Porter, essayist, Spirit Book Word: An Inquiry into Literature and
Spirituality (2001).
Reading/I remember writers the way some remember love affairs. I
remember the genealogy of my reading the way the Bible remembers who begets whom.*J.S. Porter, essayist, Spirit Book Word: An Inquiry into Literature and Spirituality (2001).
Reading/We readers, aglow in the word, huddle together like penguins
against the world’s chill, its indifference and amnesia…When you read,
you read against the grain of death. You read stubbornly, defiantly.

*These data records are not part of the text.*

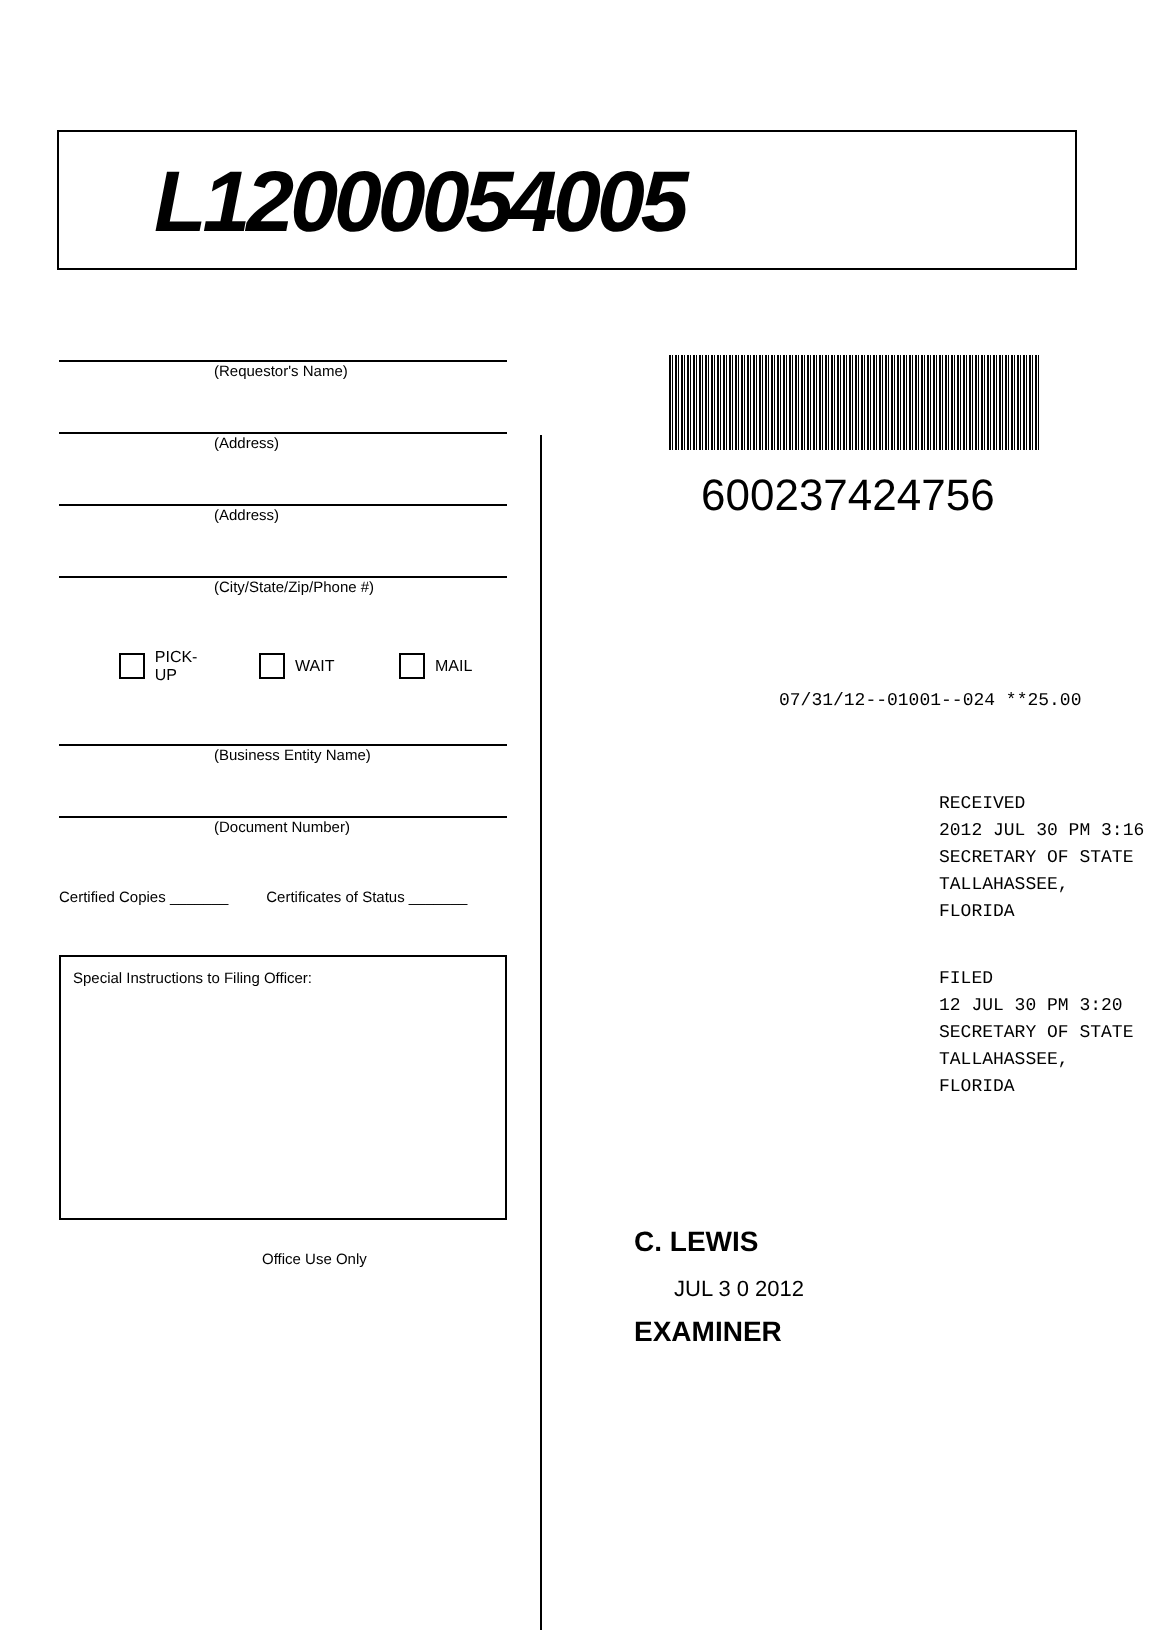L12000054005
(Requestor's Name)
(Address)
(Address)
(City/State/Zip/Phone #)
PICK-UP WAIT MAIL
(Business Entity Name)
(Document Number)
Certified Copies _______ Certificates of Status _______
Special Instructions to Filing Officer:
Office Use Only
600237424756
07/31/12--01001--024 **25.00
RECEIVED
2012 JUL 30 PM 3:16
SECRETARY OF STATE
TALLAHASSEE, FLORIDA
FILED
12 JUL 30 PM 3:20
SECRETARY OF STATE
TALLAHASSEE, FLORIDA
C. LEWIS
JUL 3 0 2012
EXAMINER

You read desperately, as if looking for a missing child. You read
deliriously, in the hope of ecstasy and the fear of the inevitable
misreading.*J.S. Porter, essayist, Lightness and Soul: Musings on
Eight Jewish Writers (2011).
Consolation/Certainly, reading offers its practitioners a measure of
consolation. The self, no matter how grand, is small, and life, no
matter how dream-extended, is short. Each of us is confined to one
life in one time. Each of us by book-vessel can appropriate, kidnap
and intersect other selves.*J.S. Porter, essayist, Lightness and Soul:
Musings on Eight Jewish Writers (2011).
Write what you mostly deeply care about. Aside from loved ones, it seems that I most deeply care about reading and books.